[WHAT YOU WILL DO]
Transcribe, word for word and with nothing extra, the line containing "Wigglytuff & yes & no & normal & lose \\" and each line that comes after it in the entries.

[DATA SUPPLIED]

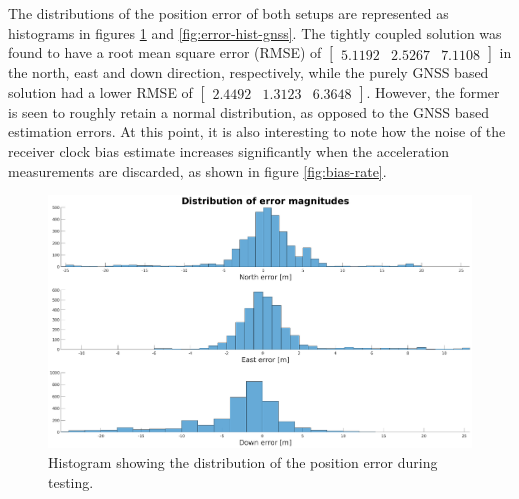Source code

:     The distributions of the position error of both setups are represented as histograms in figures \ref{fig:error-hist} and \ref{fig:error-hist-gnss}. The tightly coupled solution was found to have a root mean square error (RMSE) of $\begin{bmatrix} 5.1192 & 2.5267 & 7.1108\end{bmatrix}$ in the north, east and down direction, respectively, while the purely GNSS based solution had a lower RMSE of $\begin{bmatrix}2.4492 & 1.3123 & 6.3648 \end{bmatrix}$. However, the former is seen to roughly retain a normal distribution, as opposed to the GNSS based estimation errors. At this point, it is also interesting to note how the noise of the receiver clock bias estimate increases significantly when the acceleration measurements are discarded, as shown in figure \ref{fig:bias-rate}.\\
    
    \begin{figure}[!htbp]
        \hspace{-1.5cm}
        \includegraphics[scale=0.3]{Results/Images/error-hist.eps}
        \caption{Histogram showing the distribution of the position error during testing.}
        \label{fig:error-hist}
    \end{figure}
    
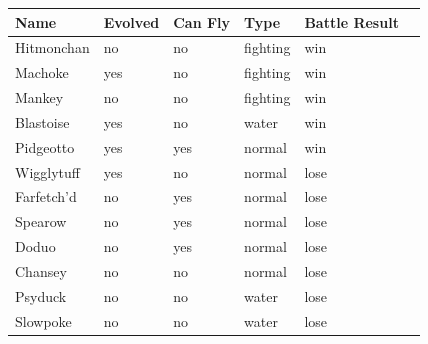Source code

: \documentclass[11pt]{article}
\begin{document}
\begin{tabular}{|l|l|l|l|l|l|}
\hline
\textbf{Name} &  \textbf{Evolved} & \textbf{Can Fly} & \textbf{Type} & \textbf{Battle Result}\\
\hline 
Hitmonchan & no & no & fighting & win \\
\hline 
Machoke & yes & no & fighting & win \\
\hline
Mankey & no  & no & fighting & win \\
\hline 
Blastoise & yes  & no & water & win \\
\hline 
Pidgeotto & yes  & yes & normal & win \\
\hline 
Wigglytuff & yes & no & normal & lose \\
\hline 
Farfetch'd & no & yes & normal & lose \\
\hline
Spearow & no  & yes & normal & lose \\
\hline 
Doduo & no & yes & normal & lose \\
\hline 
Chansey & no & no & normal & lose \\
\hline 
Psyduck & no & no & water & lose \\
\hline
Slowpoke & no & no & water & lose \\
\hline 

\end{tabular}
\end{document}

[RESULT OF THIS TASK]
Wigglytuff & yes & no & normal & lose \\
\hline 
Farfetch'd & no & yes & normal & lose \\
\hline
Spearow & no  & yes & normal & lose \\
\hline 
Doduo & no & yes & normal & lose \\
\hline 
Chansey & no & no & normal & lose \\
\hline 
Psyduck & no & no & water & lose \\
\hline
Slowpoke & no & no & water & lose \\
\hline 

\end{tabular}
\end{document}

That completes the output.